Die im Historischen Rathaus präsentierten Gemälde und Skulpturen zeigen das Pferd in der durch tiefgreifende politische, wirtschaftliche und gesellschaftliche Umbrüche geprägten Welt des 19. Jahrhunderts: Trotz der Industrialisierung bleibt das Pferd weiterhin ein wichtiges Statussymbol und Motiv in der Kunst. Porträts, Gesellschafts-, Genre- und Jagdszenen dokumentieren die fortdauernde künstlerische Auseinandersetzung mit dem Pferd in den unterschiedlichsten Kontexten und Zusammenhängen.
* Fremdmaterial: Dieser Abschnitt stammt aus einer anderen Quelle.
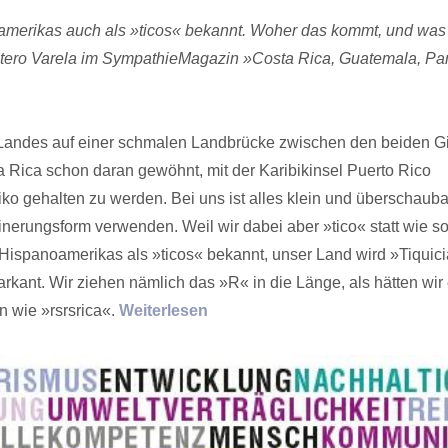
amerikas auch als »ticos« bekannt. Woher das kommt, und was
Montero Varela im SympathieMagazin »Costa Rica, Guatemala, P
n Landes auf einer schmalen Landbrücke zwischen den beiden G
 Rica schon daran gewöhnt, mit der Karibikinsel Puerto Rico
o gehalten zu wer­den. Bei uns ist alles klein und überschauba
inerungsform verwenden. Weil wir dabei aber »tico« statt wie so
 Hispanoamerikas als »ticos« bekannt, unser Land wird »Tiquic
rkant. Wir ziehen nämlich das »R« in die Länge, als hätten wir
n wie »rsrsrica«.
Weiterlesen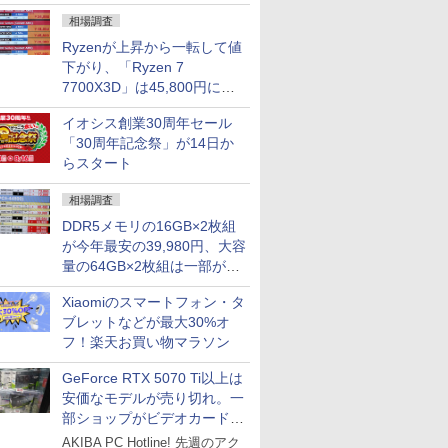
になる？
相場調査
Ryzenが上昇から一転して値
下がり、「Ryzen 7
7700X3D」は45,800円に急
落し「Ryzen 7 7800X3D」
イオシス創業30周年セール
との価格逆転解消 [8月前半の
「30周年記念祭」が14日か
CPU価格]
らスタート
相場調査
DDR5メモリの16GB×2枚組
が今年最安の39,980円、大容
量の64GB×2枚組は一部が続
騰 [8月前半のメモリ価格]
Xiaomiのスマートフォン・タ
ブレットなどが最大30%オ
フ！楽天お買い物マラソン
GeForce RTX 5070 Ti以上は
安価なモデルが売り切れ。一
部ショップがビデオカードの
購入制限を実施したニュース
AKIBA PC Hotline! 先週のアク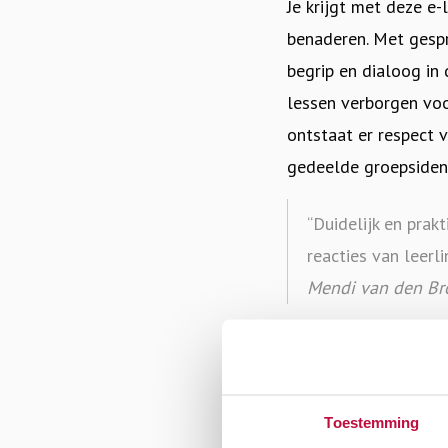
Je krijgt met deze e
benaderen. Met gespr
begrip en dialoog in 
lessen verborgen voo
ontstaat er respect v
gedeelde groepsident
“Duidelijk en prak
reacties van leerli
Mendi van den Bro
Modules
De e-learning bestaa
Toestemming
Introductiemodul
Einige Maler spezialisieren sich dabei auf das Motiv, genießen große Anerkennung bei Adel und Großbürgertum und finden – als „Pferdmaler“ gefeiert – auf dem Kunstmarkt größte Anerkennung.
Die bislang sehr gut besuchte Ausstellung im Historischen Rathaus (Markt 1) ist zu den üblichen Öffnungszeiten (Di–Fr, 15–17 h; Sa u. So, 14–17 h) zugänglich.